それにしても当日、7:12に早めの朝食をと部屋を出て、その後、ピーターやジョゼフが部屋に来て、大塒、りり子、イが「父の家」に連れて行かれ、探偵劇が始まるのだが、その間、ずっとジュディが出てこない。どこで何をしていたのだろう? あるいは盗まれたペンダントについて捜索していたのだろうか。9:30にクリスティーナが来て医師を探しているが、それはニトロ錠があるかどうか確認しようとしたのだろうか? 疑問は残るがWが実行犯とする。
イ・ハンギョン殺人
Wの犯行。
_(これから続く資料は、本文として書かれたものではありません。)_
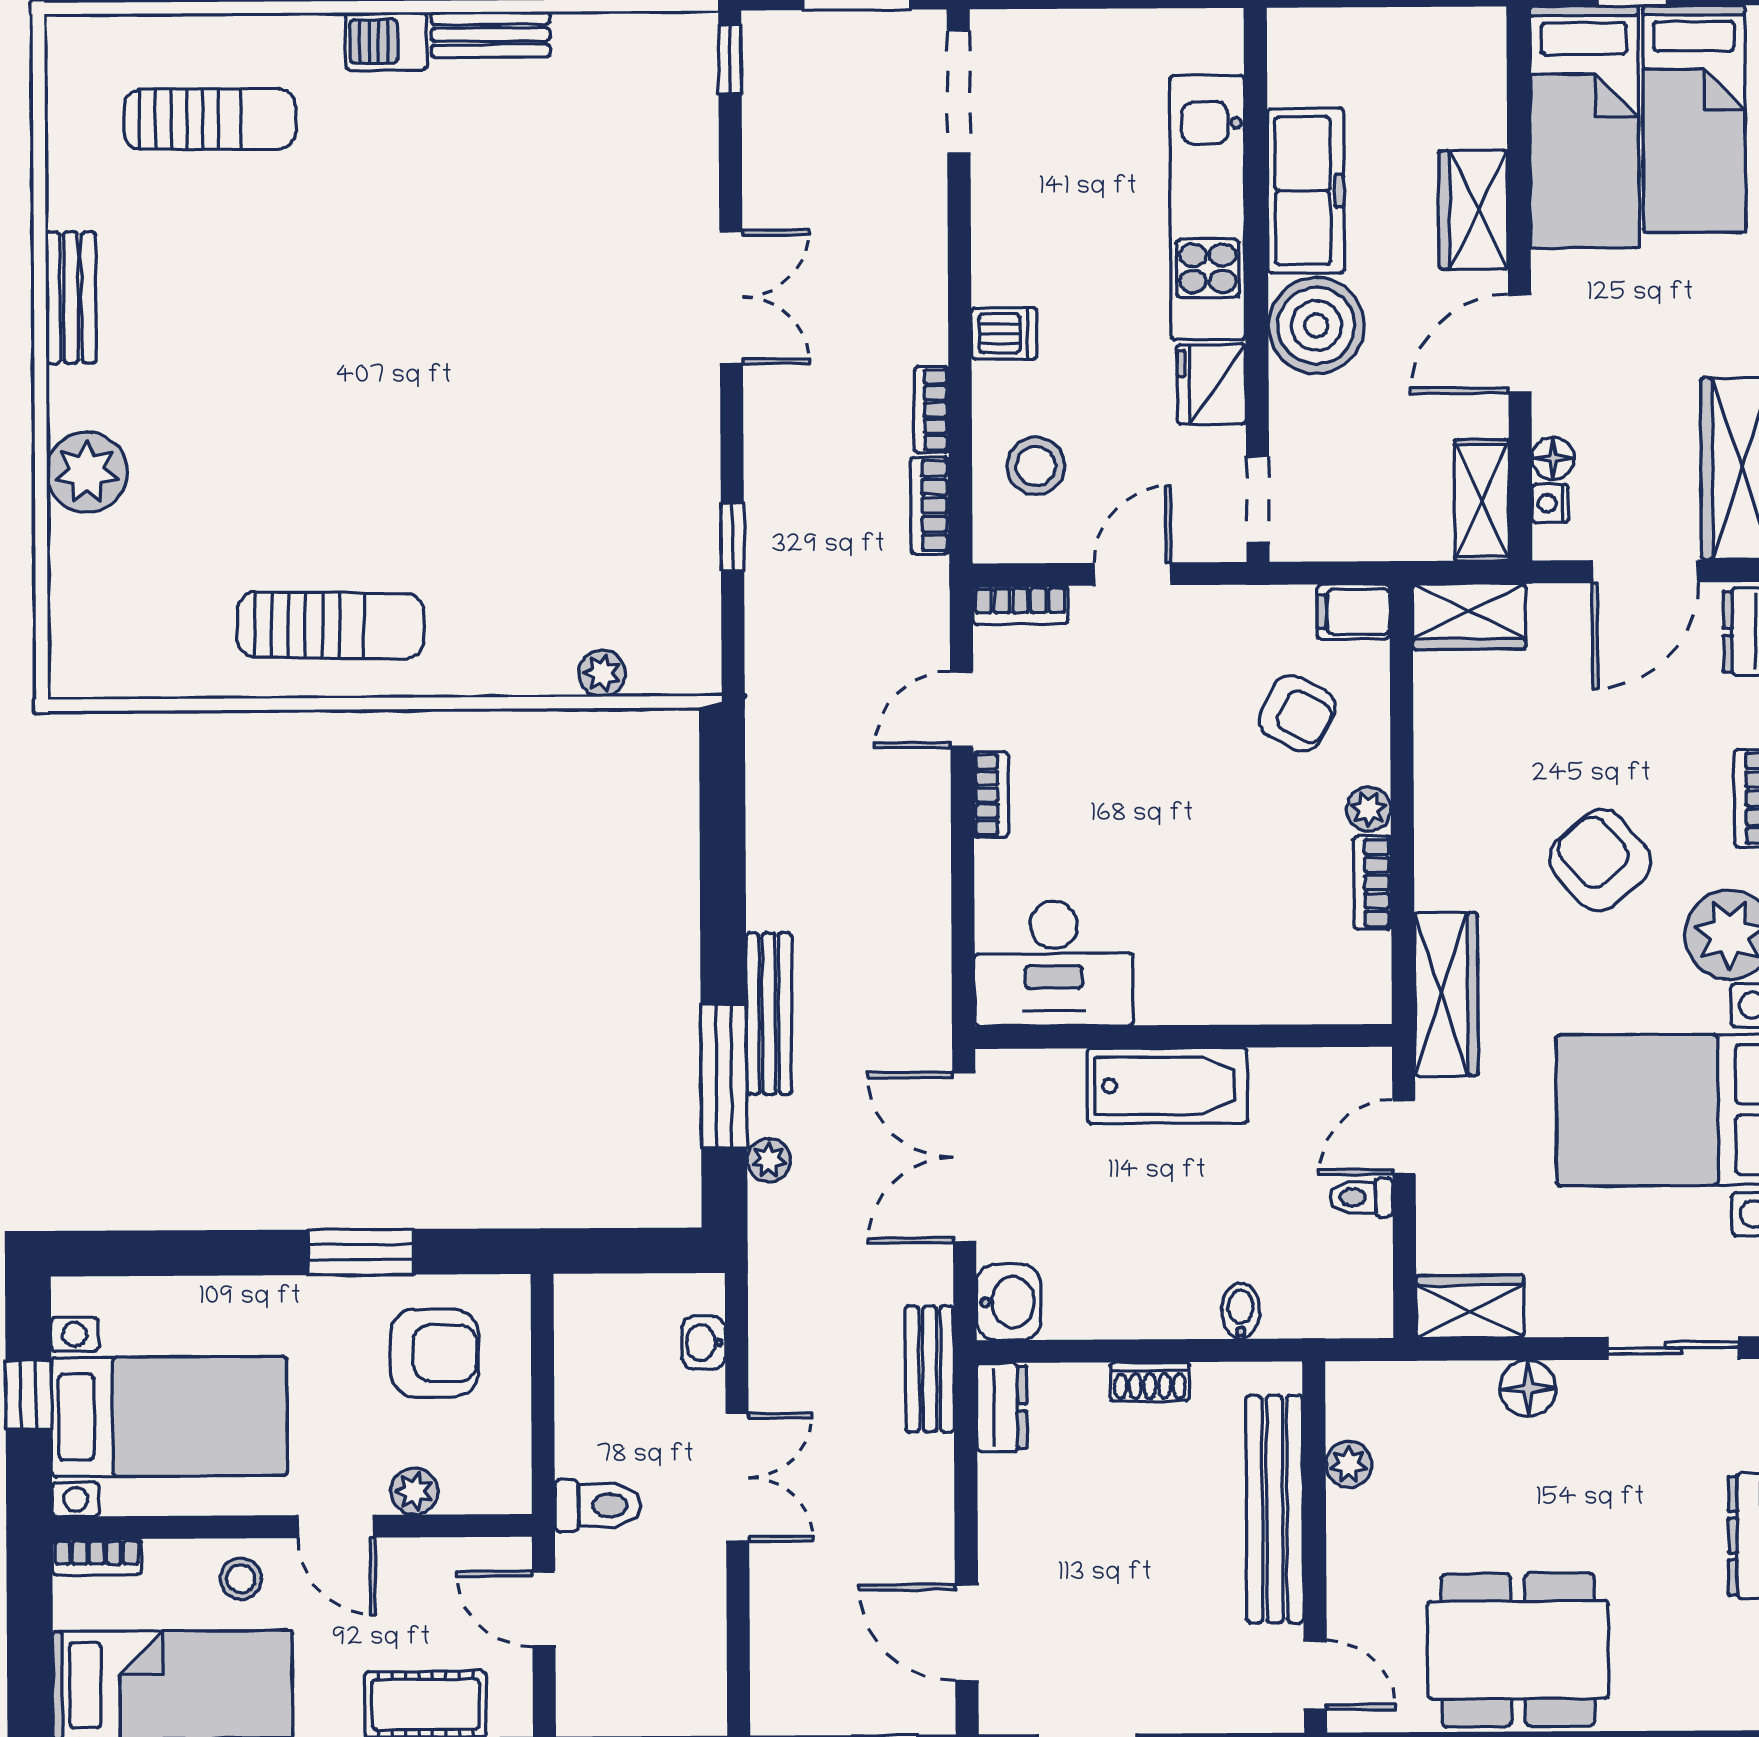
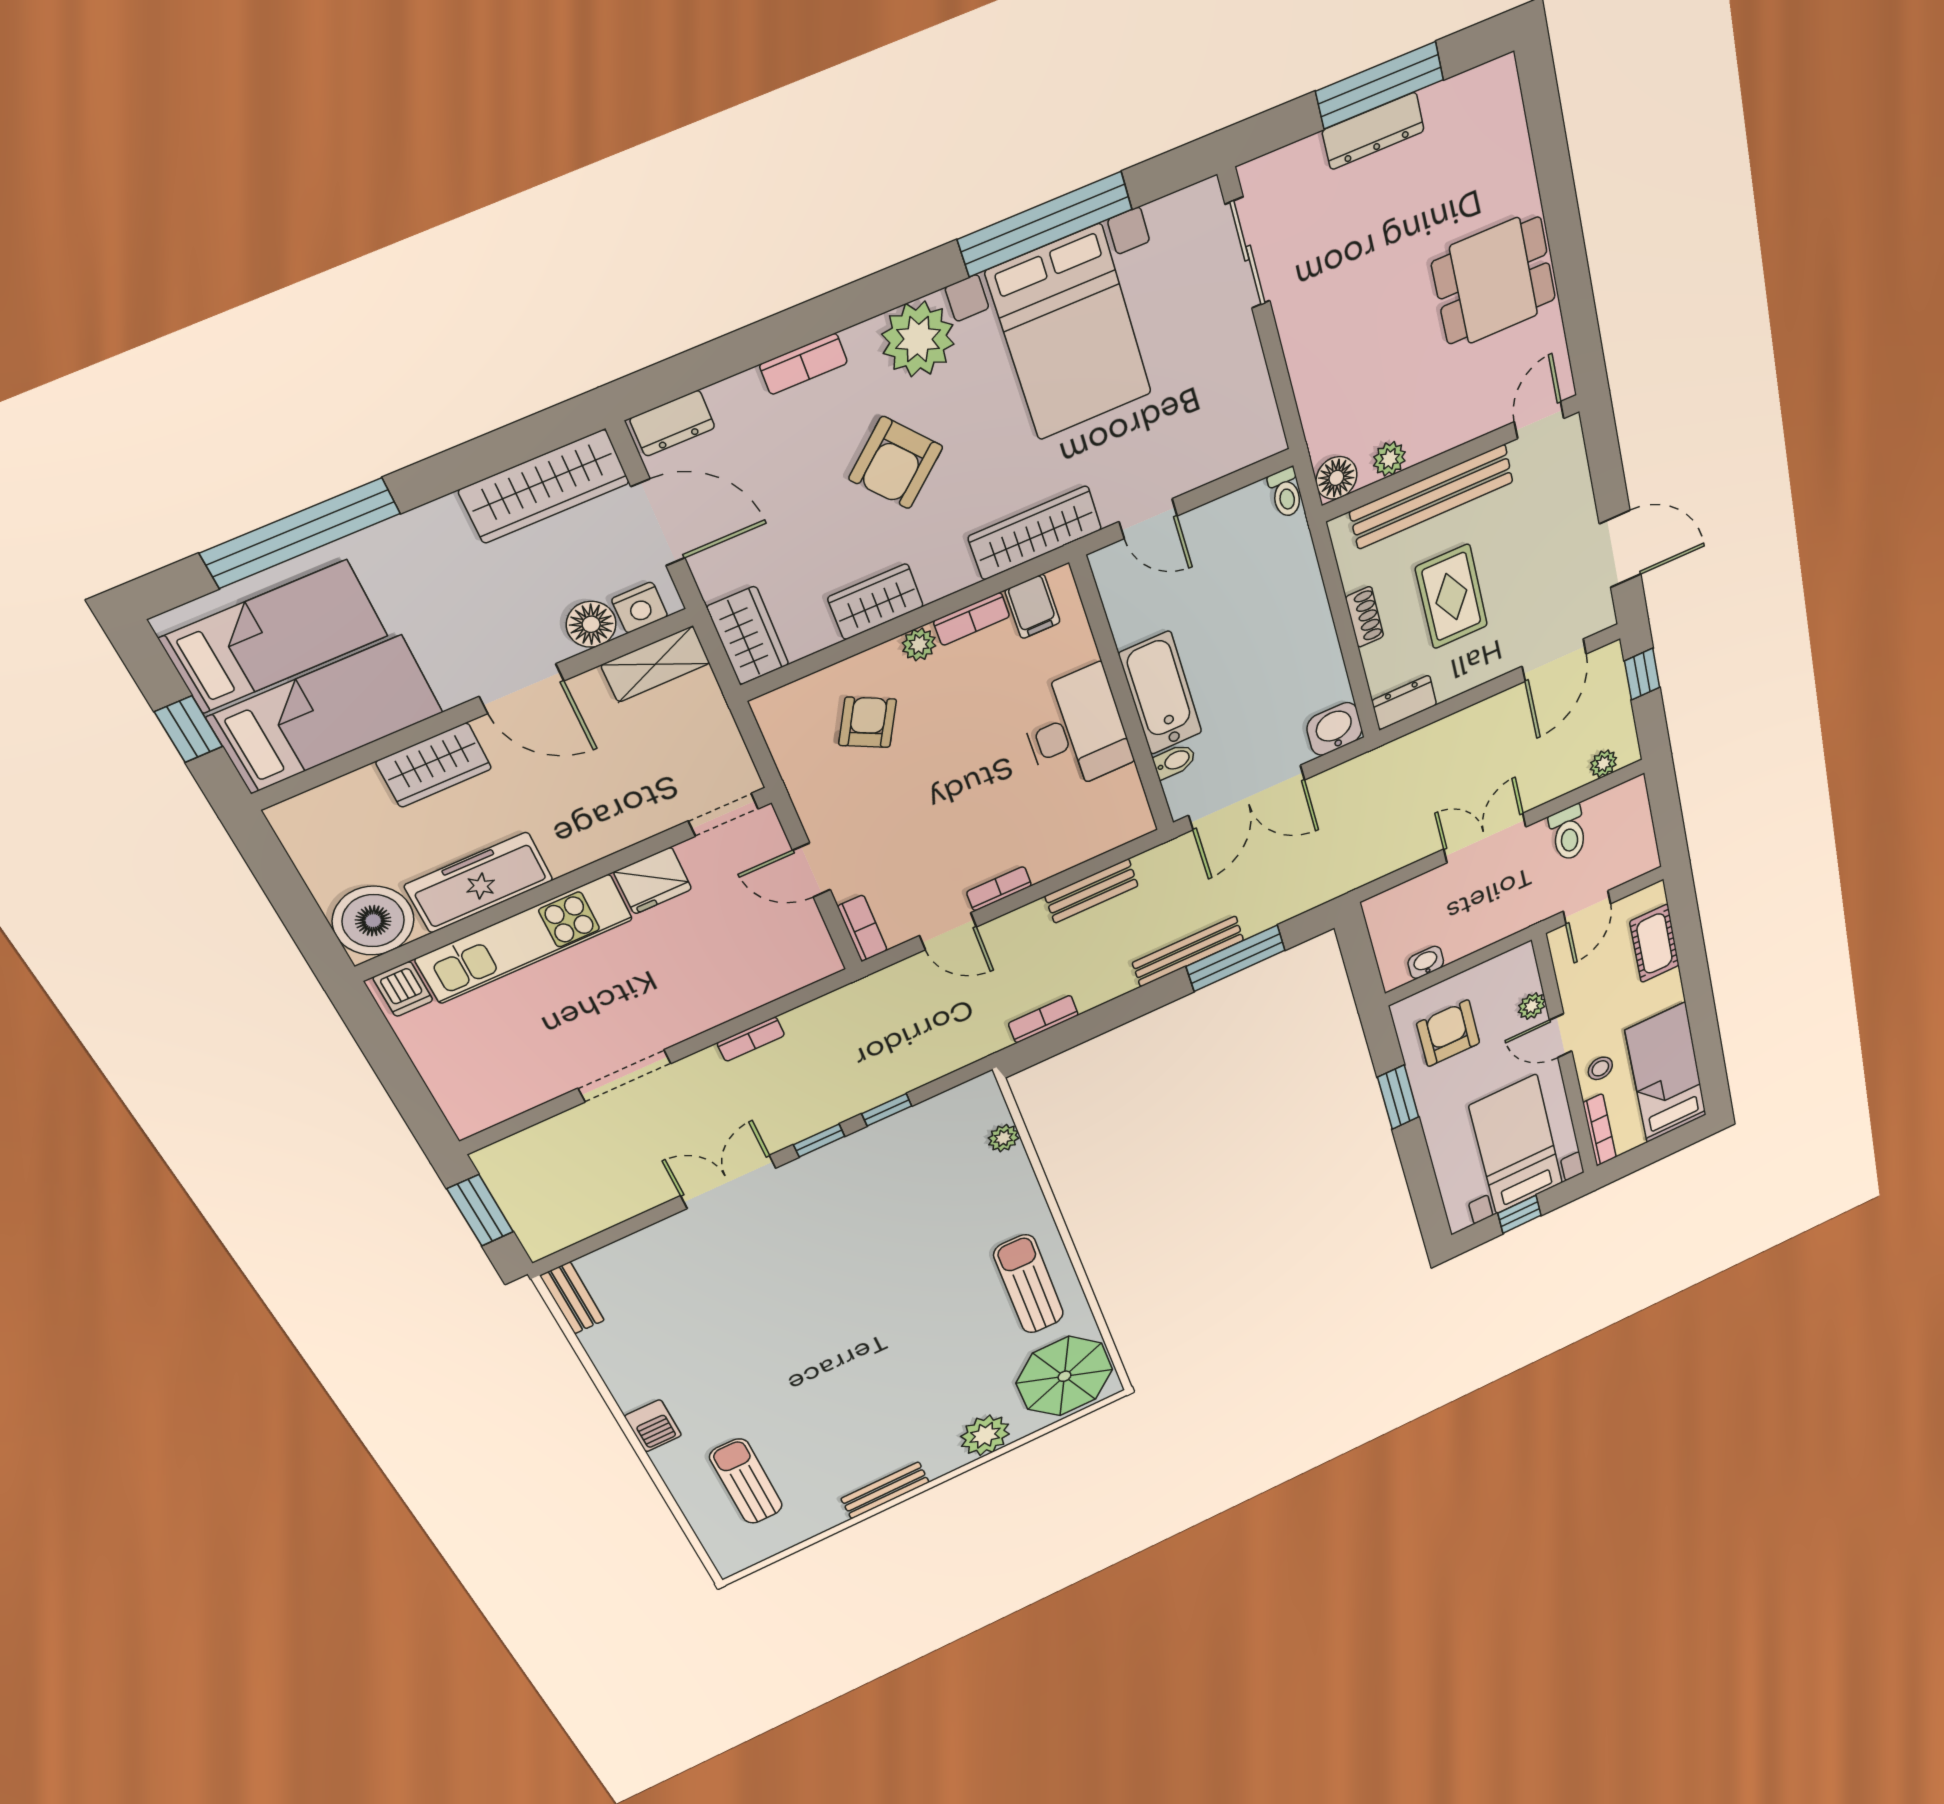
bench: (491, 34) -> (572, 1298), moved
window: (730, 60) -> (819, 1141), moved
doorway: (959, 92) -> (624, 1076), moved
boiler: (1316, 326) -> (373, 921), moved
dishwasher: (1004, 333) -> (403, 989), moved, turned 180
floor lamp: (1553, 458) -> (591, 624), width x1.37, depth x1.37
stool: (1036, 466) -> (762, 962), removed
nightstand: (1550, 503) -> (640, 608), width x1.39, depth x1.35
bookcase: (930, 506) -> (1043, 1019), moved, turned 180
filing cabinet: (1353, 612) -> (1033, 606), moved
parasol: (129, 621) -> (1064, 1376), added
desk: (1054, 963) -> (1076, 730), moved
plant: (769, 1160) -> (1603, 764), moved
toilet: (1361, 1198) -> (1286, 493), moved
wardrobe: (1470, 1306) -> (876, 602), moved, turned 90
bidet: (1241, 1311) -> (1174, 761), moved, turned 180
washbasin: (704, 1343) -> (1426, 962), moved, turned 180
bench: (930, 1369) -> (1092, 891), moved
floor lamp: (1528, 1388) -> (1336, 478), moved
toilet: (598, 1505) -> (1568, 833), moved, turned 180
rug: (1125, 1506) -> (1451, 597), added
door: (336, 1526) -> (1561, 1036), swing flipped
bookcase: (97, 1557) -> (1600, 1130), width x1.56
dining table: (1518, 1650) -> (1494, 281), width x0.73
大塒とリリ子が同じ牢舎になり、イだけをわざと別にした。
Wが通気口から侵入し、「逃がしてやる」と甘言を弄し、イ自身が車いすに乗って牢舎から出た。その後、イはジャングルの中で吊るされた状態で切断された。牢舎内にハチの巣を置いたのは嫌がらせだろうか? 異様な遺体の置き方は何かの文字列を表したメッセージと思われる(が、分からない)。
りり子殺人
Wがおびき寄せて殺したと思われる。ジムとりり子の安易な和解は教団破滅を進める犯人には受け入れがたいことだった。
犯人はチャールズ・クラークの視察団やライランド議員とは敵対関係にある。かといって教団がマイルドな組織になって存続することも願っていない。
主犯は襲撃者妄想を募らせていたジョゼフ①グループと、生徒に純粋培養教育を施していた校長先生の③グループ、この二人がWを使って殺人を実行したと思う。暴走した原理主義は教父のジムにも止められなくなっていた。ジョゼフはライランド訪問団を攻撃すればどうなるか分かっていて、敢えて虐殺に走った。ひょっとしたらセスナ機をわざと逃がしたかもしれない。